Bouncing Back
Q4 2021 Market Report
Introduction
Throughout 2021, the GTHA industrial market continued to flourish, and we expect this trend to continue in 2022. Those in search of space will need to be active and diligent in their search, as space is being leased 2-3 years out for buildings under construction and those still in the planning stages. This means that new developments will come to market fully pre-leased, leading to limited opportunities for potential tenants and a scarcity of space available in the GTHA over the coming years.
Industrial & Land Market Outlook
Net absorption in the GTHA improved by a large margin from last quarter. During Q4 2021, net absorption finished strong reaching 2,340,936 square feet. In the GTA, net absorption reached 13.7 million square feet in 12-month absorption. This is the highest level of net absorption recorded in history with the last peak in 2017 of 7.9 million square feet.
Availability leveled off this quarter, remaining at a record low of 0.7% across the GTHA. With demand still strong in the market, scarcity of options is expected to worsen over the next 12 to 24 months as pre-leasing level climbs across new developments. As availability goes down, tenant covenants will take on more importance to landlords, who are receiving multiple offers in all size ranges.
A lack of industrial space in the GTHA, highlighted by a 0.3% vacancy rate, continues to drive up asking net rental rates to further all-time highs. Actively marketed spaces are seeing multiple offers, highlighting the increasing importance of tenant covenants during the negotiation process. Landlords now prefer deal terms between 3 to 5 years compared to the traditional 10-year term because of how fast rents are increasing. Annual rent escalations are starting at the 5% range versus the 2% to 4% range seen previously.
Coinciding with the lack of industrial space, employment land in the GTHA has never been more scarce. As land prices increase, private investors holding land assets zoned for employment could be influenced to sell as prices continue to skyrocket.
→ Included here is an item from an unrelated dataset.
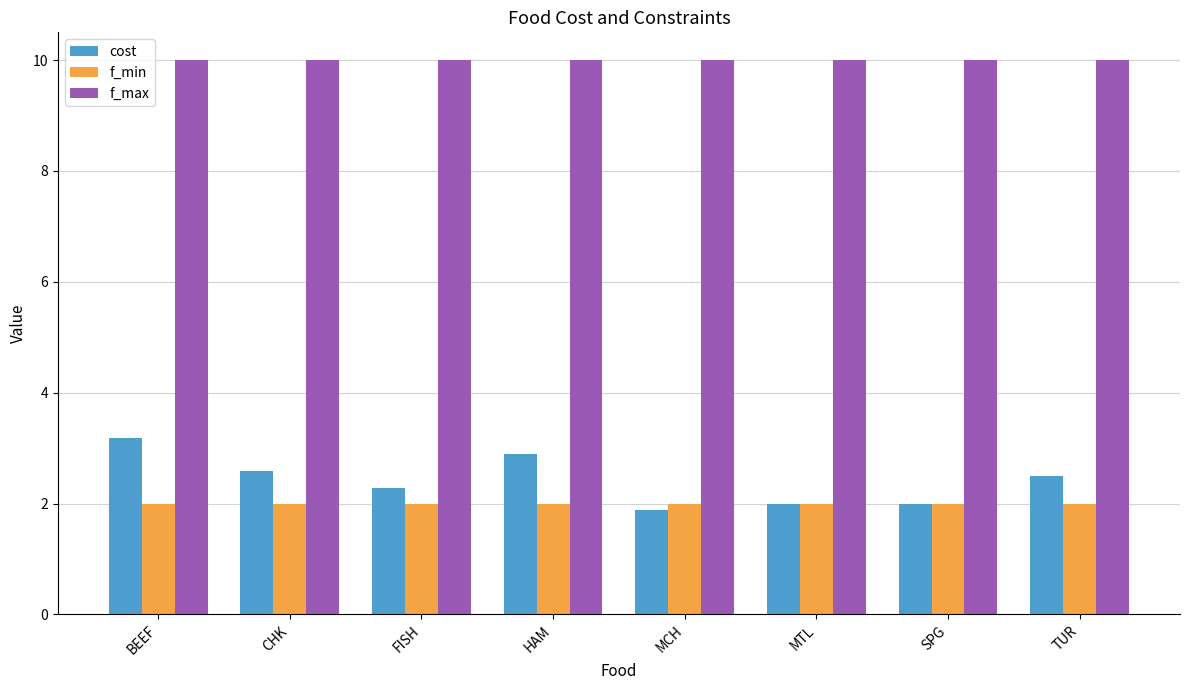

Reading right to left, extract all data points from this chart.

cost: TUR=2.5	SPG=2.0	MTL=2.0	MCH=1.9	HAM=2.9	FISH=2.3	CHK=2.6	BEEF=3.2
f_min: TUR=2.0	SPG=2.0	MTL=2.0	MCH=2.0	HAM=2.0	FISH=2.0	CHK=2.0	BEEF=2.0
f_max: TUR=10.0	SPG=10.0	MTL=10.0	MCH=10.0	HAM=10.0	FISH=10.0	CHK=10.0	BEEF=10.0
Year-over-year, the average price per has risen at a constant pace, unceasingly setting all-time highs.
Office Market Outlook
Q4 2021 commenced with strong momentum of economic and office leasing activity in the Greater Toronto Hamilton Area (GTHA). However, the emergence of the Omicron variant has forced companies to recalibrate their return-to-office expectations once again for 2022. Tenant sentiment ranges from conservative to optimistic, but our recent study found that only 26% of companies anticipate an overall decrease in their office footprint, down from 46% in summer 2020.
The majority of leasing activity this quarter came from FIRE (financial, insurance, real estate, legal) and TAMI (technology, advertising, media, information) industries. Going forward, strong employment growth in these sectors will help buoy demand for office space as employees return to the office. As such, the value of high-quality amenities and common space activation has taken the spotlight for employers. Many landlords are observing a flight to quality in their portfolios, with the highest levels of interest from tenants being in new construction, newly renovated space, and built-out turnkey and model suites.
As employees return to the workplace, there’s an even greater emphasis on the office as a destination for collaboration and innovation to strengthen and enrich company culture. 2022 is poised to test the viability of hybrid work models in the long run, as landlords and occupiers rebuild confidence in the office as a tool for enabling company growth and longevity.